++++ INPUT DATA ++++

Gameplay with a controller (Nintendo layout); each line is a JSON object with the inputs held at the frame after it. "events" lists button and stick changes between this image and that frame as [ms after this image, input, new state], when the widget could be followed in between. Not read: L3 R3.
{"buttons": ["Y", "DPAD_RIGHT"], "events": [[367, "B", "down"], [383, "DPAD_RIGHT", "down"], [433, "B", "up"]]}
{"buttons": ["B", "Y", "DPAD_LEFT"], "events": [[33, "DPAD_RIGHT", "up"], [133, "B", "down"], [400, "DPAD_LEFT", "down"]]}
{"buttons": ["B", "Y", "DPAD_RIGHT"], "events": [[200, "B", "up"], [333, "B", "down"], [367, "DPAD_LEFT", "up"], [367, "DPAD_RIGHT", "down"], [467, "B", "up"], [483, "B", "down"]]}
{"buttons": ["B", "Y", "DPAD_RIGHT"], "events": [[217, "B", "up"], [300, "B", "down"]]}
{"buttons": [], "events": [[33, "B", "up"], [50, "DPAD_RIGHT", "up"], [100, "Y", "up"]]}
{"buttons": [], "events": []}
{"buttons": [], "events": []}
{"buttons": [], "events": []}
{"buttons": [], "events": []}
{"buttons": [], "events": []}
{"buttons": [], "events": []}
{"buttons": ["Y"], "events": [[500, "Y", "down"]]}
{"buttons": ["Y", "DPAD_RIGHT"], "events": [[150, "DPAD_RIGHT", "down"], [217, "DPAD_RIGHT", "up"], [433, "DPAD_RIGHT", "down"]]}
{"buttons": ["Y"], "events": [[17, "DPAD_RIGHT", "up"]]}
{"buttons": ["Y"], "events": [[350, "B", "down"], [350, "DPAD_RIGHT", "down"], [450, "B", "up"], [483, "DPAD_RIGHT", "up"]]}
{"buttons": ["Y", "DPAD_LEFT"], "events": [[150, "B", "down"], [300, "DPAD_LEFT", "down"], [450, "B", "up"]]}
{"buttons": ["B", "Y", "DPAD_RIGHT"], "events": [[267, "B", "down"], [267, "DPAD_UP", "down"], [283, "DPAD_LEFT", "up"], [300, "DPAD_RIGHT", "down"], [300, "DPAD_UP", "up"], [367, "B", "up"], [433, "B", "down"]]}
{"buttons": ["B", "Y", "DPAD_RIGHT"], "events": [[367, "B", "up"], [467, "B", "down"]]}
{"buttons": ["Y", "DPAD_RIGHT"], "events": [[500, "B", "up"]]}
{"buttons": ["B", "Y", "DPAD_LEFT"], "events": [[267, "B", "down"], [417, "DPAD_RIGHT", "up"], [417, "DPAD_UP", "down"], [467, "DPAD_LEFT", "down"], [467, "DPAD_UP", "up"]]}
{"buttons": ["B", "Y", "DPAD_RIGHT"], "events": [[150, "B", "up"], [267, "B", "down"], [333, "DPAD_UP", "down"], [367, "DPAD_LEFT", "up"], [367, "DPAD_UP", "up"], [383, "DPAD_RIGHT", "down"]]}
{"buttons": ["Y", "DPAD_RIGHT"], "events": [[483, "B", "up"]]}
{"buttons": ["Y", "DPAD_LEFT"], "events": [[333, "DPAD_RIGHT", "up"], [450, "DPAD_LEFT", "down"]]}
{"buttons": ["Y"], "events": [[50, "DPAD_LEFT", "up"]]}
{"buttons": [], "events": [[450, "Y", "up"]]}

++++

## TO DO
A word-for-word repetition of the listing above is required.

## RESPONSE FOR THIS EXERCISE
Gameplay with a controller (Nintendo layout); each line is a JSON object with the inputs held at the frame after it. "events" lists button and stick changes between this image and that frame as [ms after this image, input, new state], when the widget could be followed in between. Not read: L3 R3.
{"buttons": ["Y", "DPAD_RIGHT"], "events": [[367, "B", "down"], [383, "DPAD_RIGHT", "down"], [433, "B", "up"]]}
{"buttons": ["B", "Y", "DPAD_LEFT"], "events": [[33, "DPAD_RIGHT", "up"], [133, "B", "down"], [400, "DPAD_LEFT", "down"]]}
{"buttons": ["B", "Y", "DPAD_RIGHT"], "events": [[200, "B", "up"], [333, "B", "down"], [367, "DPAD_LEFT", "up"], [367, "DPAD_RIGHT", "down"], [467, "B", "up"], [483, "B", "down"]]}
{"buttons": ["B", "Y", "DPAD_RIGHT"], "events": [[217, "B", "up"], [300, "B", "down"]]}
{"buttons": [], "events": [[33, "B", "up"], [50, "DPAD_RIGHT", "up"], [100, "Y", "up"]]}
{"buttons": [], "events": []}
{"buttons": [], "events": []}
{"buttons": [], "events": []}
{"buttons": [], "events": []}
{"buttons": [], "events": []}
{"buttons": [], "events": []}
{"buttons": ["Y"], "events": [[500, "Y", "down"]]}
{"buttons": ["Y", "DPAD_RIGHT"], "events": [[150, "DPAD_RIGHT", "down"], [217, "DPAD_RIGHT", "up"], [433, "DPAD_RIGHT", "down"]]}
{"buttons": ["Y"], "events": [[17, "DPAD_RIGHT", "up"]]}
{"buttons": ["Y"], "events": [[350, "B", "down"], [350, "DPAD_RIGHT", "down"], [450, "B", "up"], [483, "DPAD_RIGHT", "up"]]}
{"buttons": ["Y", "DPAD_LEFT"], "events": [[150, "B", "down"], [300, "DPAD_LEFT", "down"], [450, "B", "up"]]}
{"buttons": ["B", "Y", "DPAD_RIGHT"], "events": [[267, "B", "down"], [267, "DPAD_UP", "down"], [283, "DPAD_LEFT", "up"], [300, "DPAD_RIGHT", "down"], [300, "DPAD_UP", "up"], [367, "B", "up"], [433, "B", "down"]]}
{"buttons": ["B", "Y", "DPAD_RIGHT"], "events": [[367, "B", "up"], [467, "B", "down"]]}
{"buttons": ["Y", "DPAD_RIGHT"], "events": [[500, "B", "up"]]}
{"buttons": ["B", "Y", "DPAD_LEFT"], "events": [[267, "B", "down"], [417, "DPAD_RIGHT", "up"], [417, "DPAD_UP", "down"], [467, "DPAD_LEFT", "down"], [467, "DPAD_UP", "up"]]}
{"buttons": ["B", "Y", "DPAD_RIGHT"], "events": [[150, "B", "up"], [267, "B", "down"], [333, "DPAD_UP", "down"], [367, "DPAD_LEFT", "up"], [367, "DPAD_UP", "up"], [383, "DPAD_RIGHT", "down"]]}
{"buttons": ["Y", "DPAD_RIGHT"], "events": [[483, "B", "up"]]}
{"buttons": ["Y", "DPAD_LEFT"], "events": [[333, "DPAD_RIGHT", "up"], [450, "DPAD_LEFT", "down"]]}
{"buttons": ["Y"], "events": [[50, "DPAD_LEFT", "up"]]}
{"buttons": [], "events": [[450, "Y", "up"]]}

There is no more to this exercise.